# EXERCISE TEXT:
━━━━━━━━

No More Credit For Small Business?

December 29, 2008 · Filed Under Small Business 

Published by Bob Foster

A few weeks ago, I wrote a post saying there was not a credit crunch for small businesses (businesses under 500 employees), and that in fact, the commercial and industrial loans from banks were up through mid-October. Furthermore, they had been consistently rising since September 2007. This information came from two economists who are consultants to regional Federal Reserve Banks. I think the information was sound.

However, I just read an article in the current issue of Entrepreneur magazine stating that 65% of senior bank loan officers reported that they recently tightened standards for small businesses seeking loans. This did not match what I had previously understood, so I called a banker I know who deals primarily with small businesses, and was told the federal bank regulators were insisting that the bank change the way it does business.

This came from a sound bank that has been dealing primarily with small businesses for decades. In fact, most local and regional banks were not a part of the financial debacle on Wall Street at all. Unfortunately, this banker was telling me that the federal government is now calling the shots on bank lending policy everywhere. No wonder the number of senior loan officers tightening small business loans is at a record level—it’s not the banks, it’s the federal government.

━━━━━━━━

Saved entries:
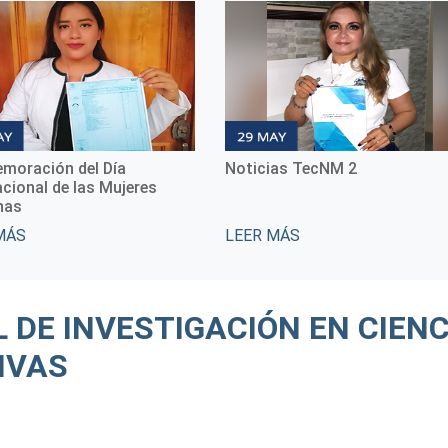
moración del Día
Noticias TecNM 2
acional de las Mujeres
nas
MÁS
LEER MÁS
 DE INVESTIGACIÓN EN CIENC
IVAS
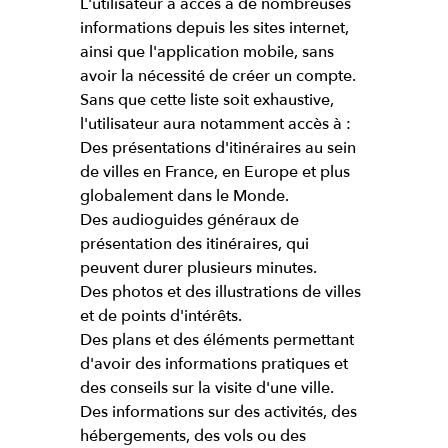
L'utilisateur a accès à de nombreuses
informations depuis les sites internet,
ainsi que l'application mobile, sans
avoir la nécessité de créer un compte.
Sans que cette liste soit exhaustive,
l'utilisateur aura notamment accès à :
Des présentations d'itinéraires au sein
de villes en France, en Europe et plus
globalement dans le Monde.
Des audioguides généraux de
présentation des itinéraires, qui
peuvent durer plusieurs minutes.
Des photos et des illustrations de villes
et de points d'intérêts.
Des plans et des éléments permettant
d'avoir des informations pratiques et
des conseils sur la visite d'une ville.
Des informations sur des activités, des
hébergements, des vols ou des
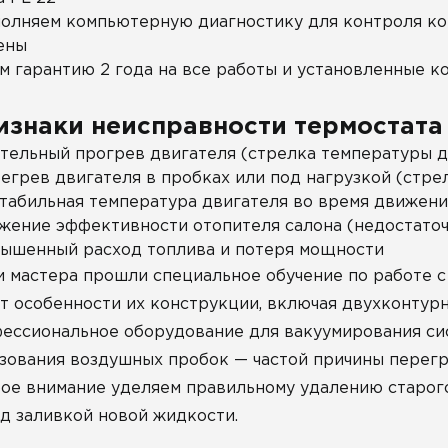
олняем компьютерную диагностику для контроля ко
ены
м гарантию 2 года на все работы и установленные 
изнаки неисправности термостата
тельный прогрев двигателя (стрелка температуры д
егрев двигателя в пробках или под нагрузкой (стре
табильная температура двигателя во время движени
жение эффективности отопителя салона (недостаточ
ышенный расход топлива и потеря мощности
 мастера прошли специальное обучение по работе с
т особенности их конструкции, включая двухконтур
ессиональное оборудование для вакуумирования сис
зования воздушных пробок — частой причины перег
ое внимание уделяем правильному удалению старог
д заливкой новой жидкости.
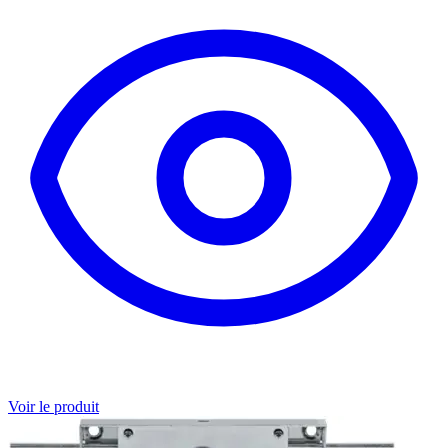
Voir le produit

━━━━━━━━

# PROMPT 1:
Translate this sentence from the post on small business credit into Spanish: "In fact, most local and regional banks were not a part of the financial debacle on Wall Street at all."
# PROMPT 2:
In the post on small business credit, what percentage of senior bank loan officers reported recently tightening standards for small businesses seeking loans?
# PROMPT 3:
Reproduce the part of the post on small business credit between "Published by Bob" and "information was sound.", inclusive.
The lines are separate material with no connection to the post on small business credit.

# TASK RESULT 1:
De hecho, la mayoría de los bancos locales y regionales no formaron parte en absoluto de la debacle financiera de Wall Street.

# TASK RESULT 2:
65% of senior bank loan officers reported tightening those standards.

# TASK RESULT 3:
Published by Bob Foster

A few weeks ago, I wrote a post saying there was not a credit crunch for small businesses (businesses under 500 employees), and that in fact, the commercial and industrial loans from banks were up through mid-October. Furthermore, they had been consistently rising since September 2007. This information came from two economists who are consultants to regional Federal Reserve Banks. I think the information was sound.